* **Excerpted passage**:
────

Now the fun part. This was hunting at its best. The fish were in an intermediate step prior to committing to fresh water. I spent a couple of hours watching a fish turn, come toward the fly, and bite it. Some missed, and drifted away, which was a real groaner. Some missed and came back. Some returned several times. The hard part was not setting the hook when I could see the mouth close on the fly, and pull it right out of their mouths, but to wait to feel the strike and then set the hook.

Sometimes several fish chased the fly and only one got there. Sometimes it was a lazy follow that could be stimulated by increasing stripping speed. To a predator, a fleeing food object triggers that dash and bite behaviour. In other words this was hunting at its best and many fish were caught and released over the afternoon.

So, what does this mean? It suggests some fish in an intermediate step between salt- and fresh-water and thus, while appearing to be in a river, were actually in saltwater and still feeding, hence the chase and bite. The point was to decipher the attitude and find the spot in the pool where they were feeling safe and bity.

────

Plotted data images:
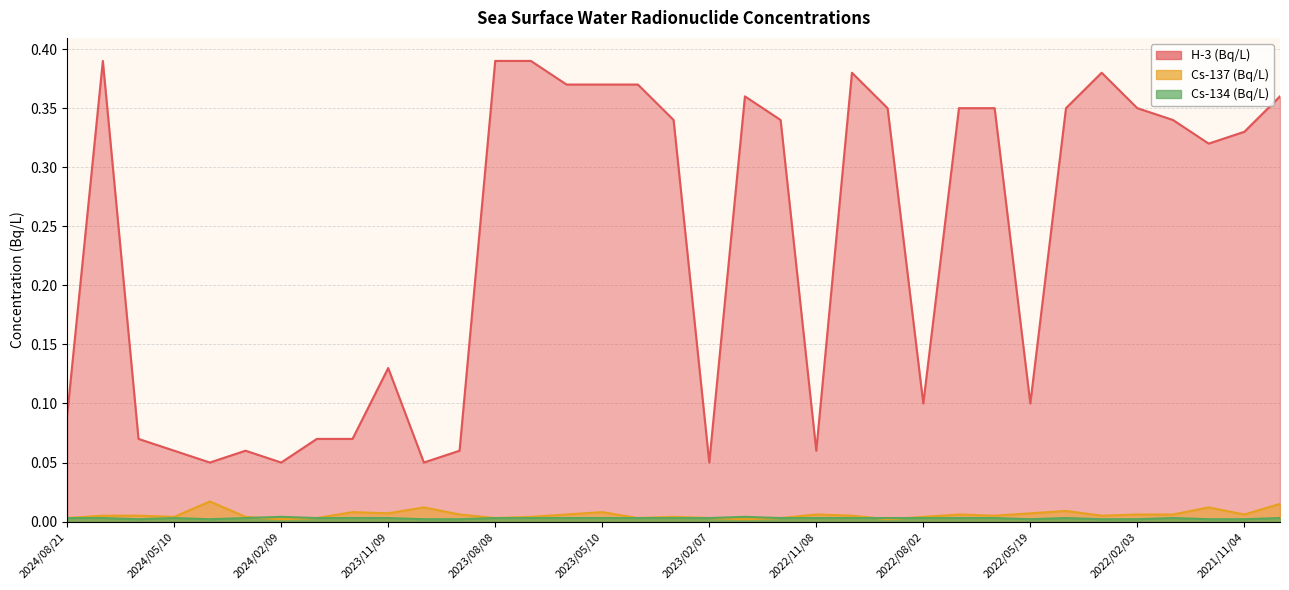

Reading left to right, transcribe all the data shown in this chart.

Cs-134 (Bq/L): 2024/08/21=0.0	2024/07/08=0.0	2024/06/06=0.0	2024/05/10=0.0	2024/04/12=0.0	2024/03/15=0.0	2024/02/09=0.0	2024/01/18=0.0	2023/12/05=0.0	2023/11/09=0.0	2023/10/12=0.0	2023/09/03=0.0	2023/08/08=0.0	2023/07/11=0.0	2023/06/07=0.0	2023/05/10=0.0	2023/04/25=0.0	2023/03/07=0.0	2023/02/07=0.0	2023/01/13=0.0	2022/12/09=0.0	2022/11/08=0.0	2022/10/21=0.0	2022/09/13=0.0	2022/08/02=0.0	2022/07/05=0.0	2022/06/19=0.0	2022/05/19=0.0	2022/04/13=0.0	2022/03/03=0.0	2022/02/03=0.0	2022/01/13=0.0	2021/12/14=0.0	2021/11/04=0.0	2021/10/15=0.0
Cs-137 (Bq/L): 2024/08/21=0.0	2024/07/08=0.0	2024/06/06=0.0	2024/05/10=0.0	2024/04/12=0.0	2024/03/15=0.0	2024/02/09=0.0	2024/01/18=0.0	2023/12/05=0.0	2023/11/09=0.0	2023/10/12=0.0	2023/09/03=0.0	2023/08/08=0.0	2023/07/11=0.0	2023/06/07=0.0	2023/05/10=0.0	2023/04/25=0.0	2023/03/07=0.0	2023/02/07=0.0	2023/01/13=0.0	2022/12/09=0.0	2022/11/08=0.0	2022/10/21=0.0	2022/09/13=0.0	2022/08/02=0.0	2022/07/05=0.0	2022/06/19=0.0	2022/05/19=0.0	2022/04/13=0.0	2022/03/03=0.0	2022/02/03=0.0	2022/01/13=0.0	2021/12/14=0.0	2021/11/04=0.0	2021/10/15=0.0
H-3 (Bq/L): 2024/08/21=0.1	2024/07/08=0.4	2024/06/06=0.1	2024/05/10=0.1	2024/04/12=0.1	2024/03/15=0.1	2024/02/09=0.1	2024/01/18=0.1	2023/12/05=0.1	2023/11/09=0.1	2023/10/12=0.1	2023/09/03=0.1	2023/08/08=0.4	2023/07/11=0.4	2023/06/07=0.4	2023/05/10=0.4	2023/04/25=0.4	2023/03/07=0.3	2023/02/07=0.1	2023/01/13=0.4	2022/12/09=0.3	2022/11/08=0.1	2022/10/21=0.4	2022/09/13=0.3	2022/08/02=0.1	2022/07/05=0.3	2022/06/19=0.3	2022/05/19=0.1	2022/04/13=0.3	2022/03/03=0.4	2022/02/03=0.3	2022/01/13=0.3	2021/12/14=0.3	2021/11/04=0.3	2021/10/15=0.4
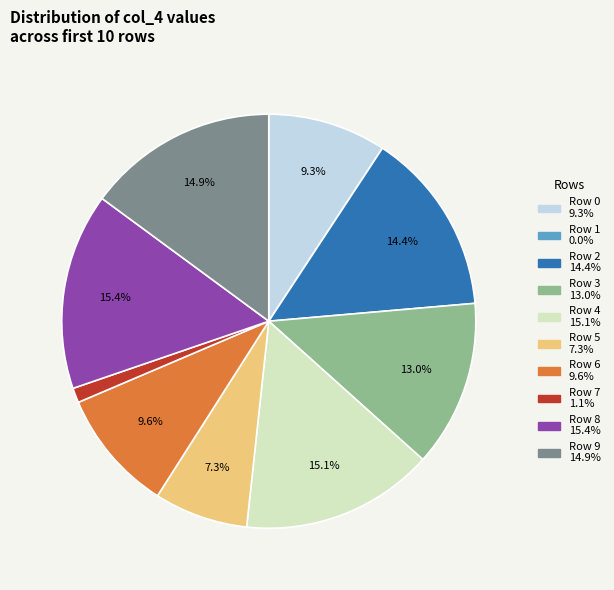

Does any single category account for the majority?

No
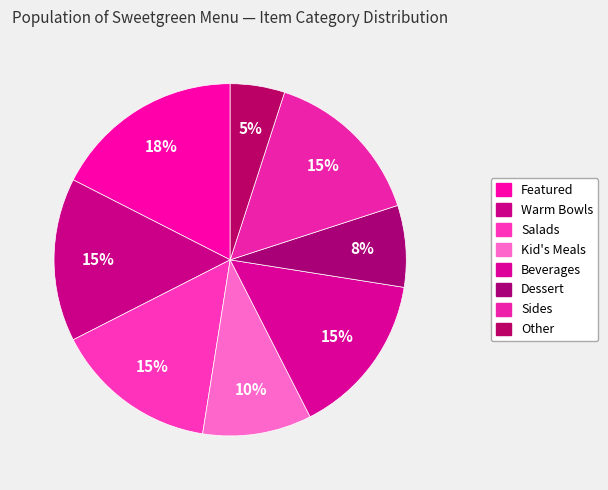

Is there any slice that represents more than half of the pie?

No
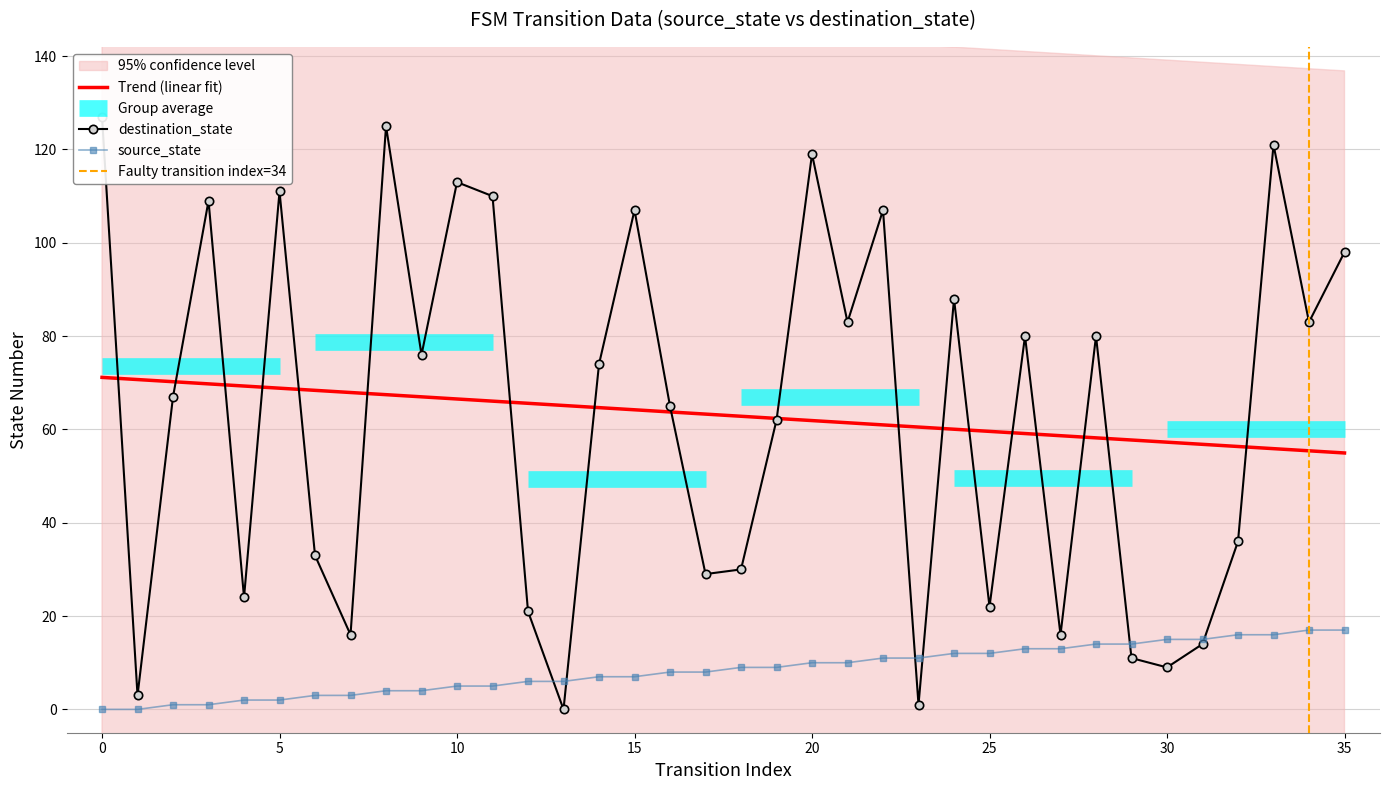

Between which two adjacent categories do source_state and destination_state first intersect?

12 and 13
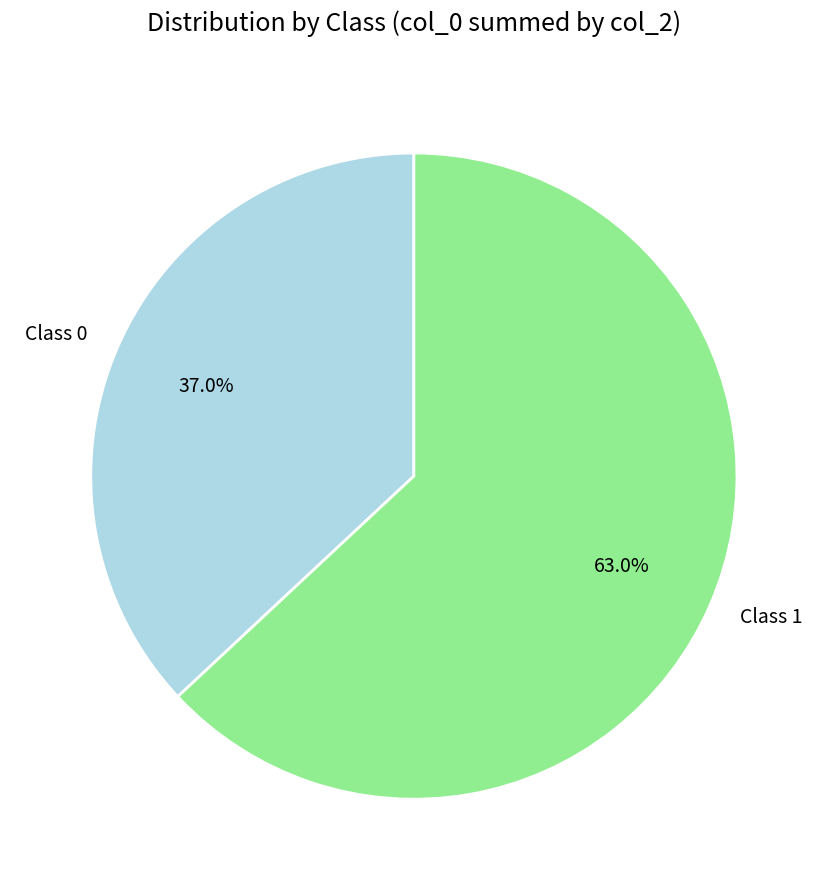

How many slices are in this pie chart?

2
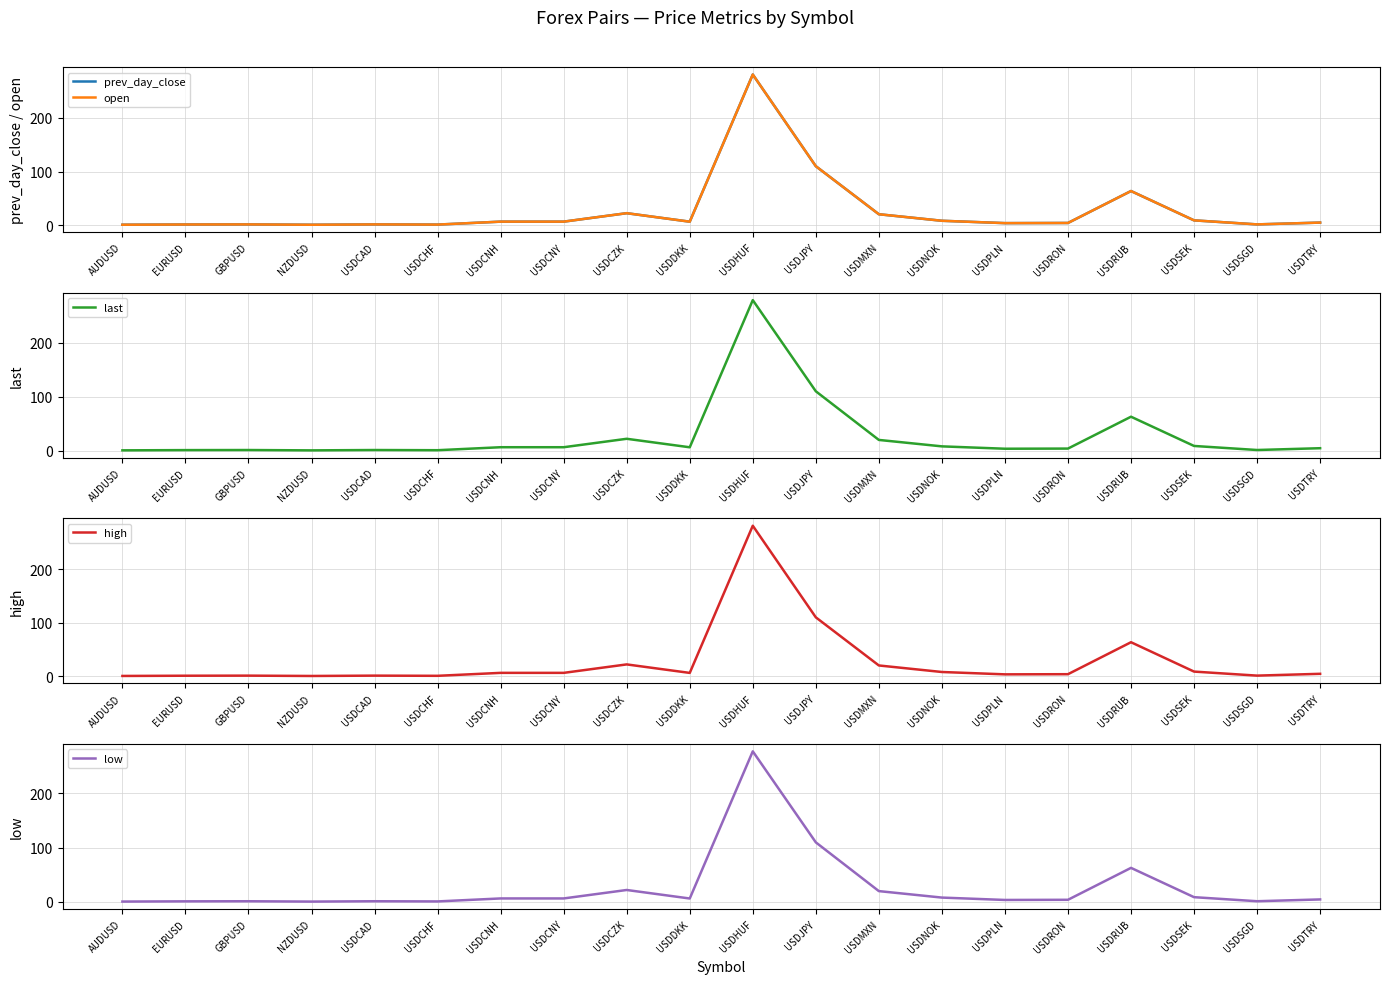

Between USDRUB and USDNOK, which is larger?

USDRUB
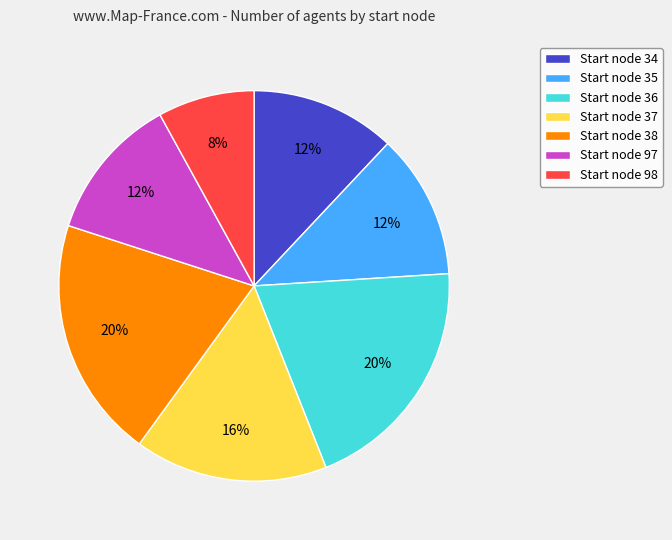

What is the smallest slice in the pie chart?

Start node 98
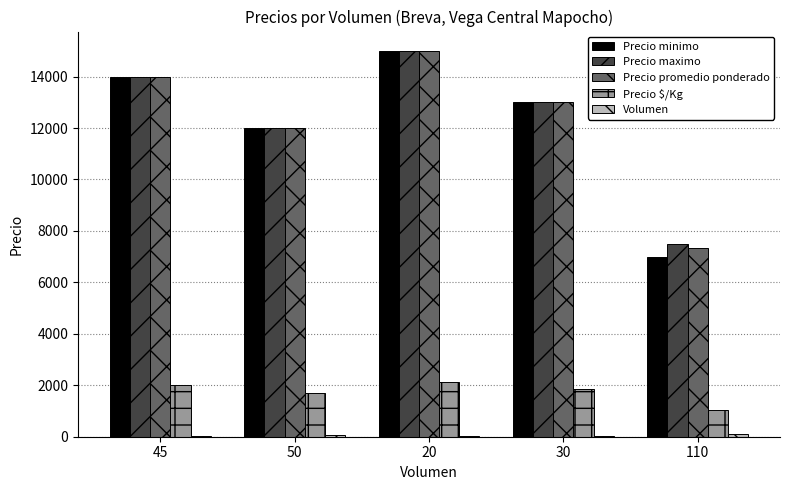

What is the highest value of the Precio promedio ponderado series?

15000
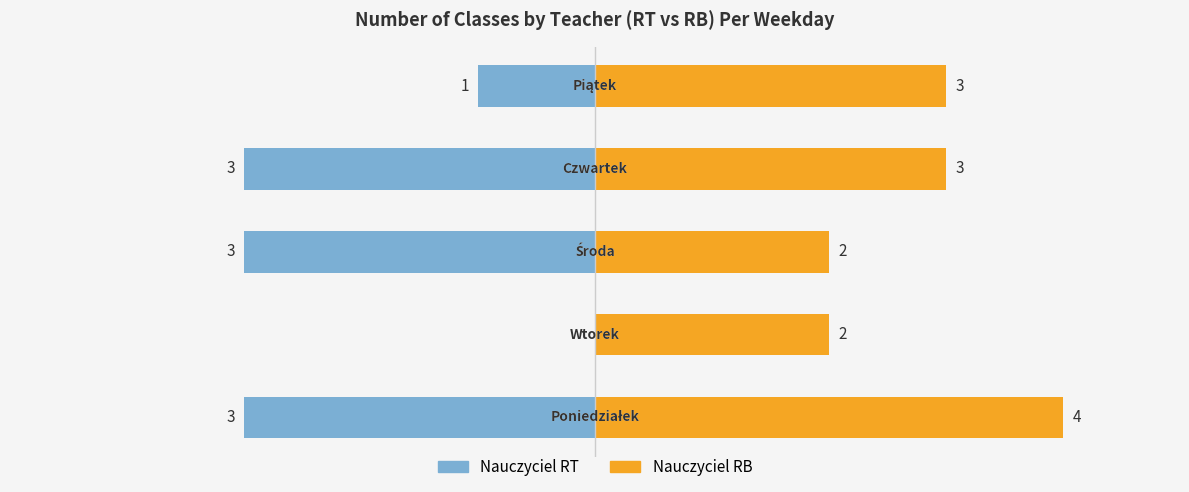

Are the bars horizontal?

Yes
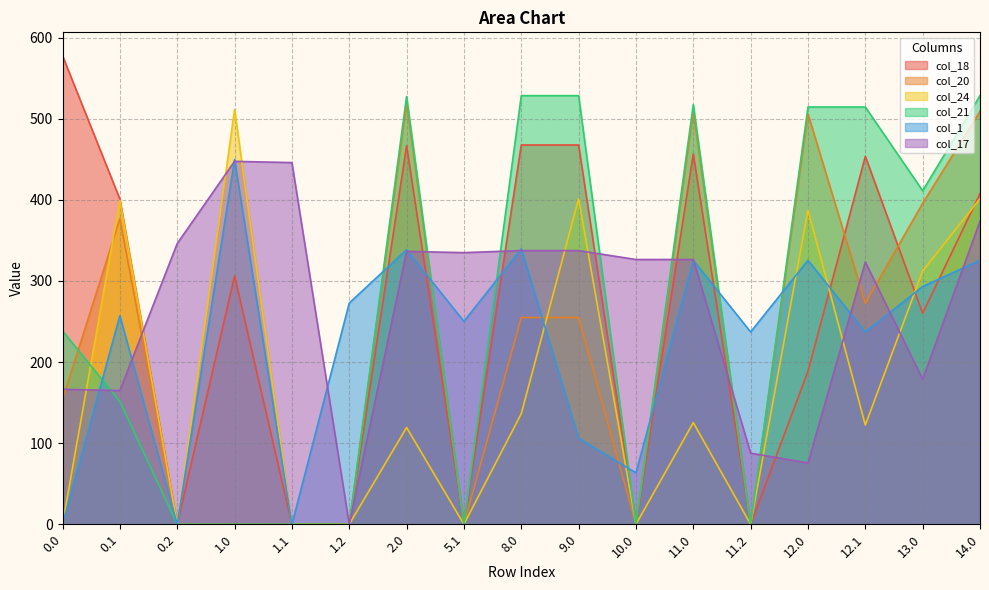

What is the spread (max minus min) of values at 10.0?

326.4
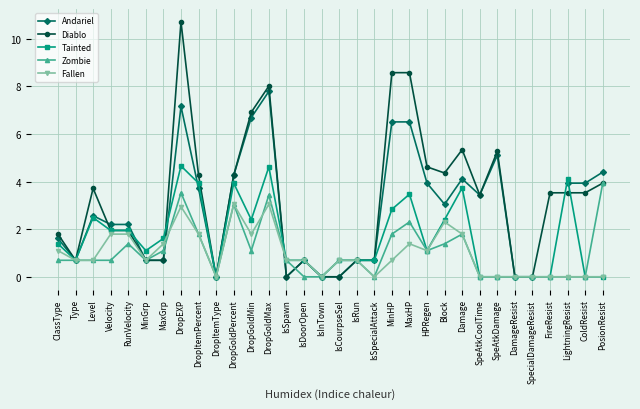

How many lines are shown in the chart?

5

────

* **Task list**:
#1 According to the fly-fishing passage, what could stimulate a lazy follow?
#2 From the fly-fishing passage, list the actions the narrator watched a fish perform over a couple of hours.
#3 Determine whether each statement agrees with the fly-fishing passage, answering yes or no and quoting the deciding words: (a) The fish had already fully committed to fresh water. (b) The fish caught that afternoon were released. (c) The recommended approach was to set the hook upon seeing the mouth close on the fly.

* **Answers for the exercise**:
#1 Increasing stripping speed.

#2 Turn, come toward the fly, and bite it.

#3
(a) No: "The fish were in an intermediate step prior to committing to fresh water."
(b) Yes: "many fish were caught and released over the afternoon."
(c) No: "The hard part was not setting the hook when I could see the mouth close on the fly, and pull it right out of their mouths, but to wait to feel the strike and then set the hook."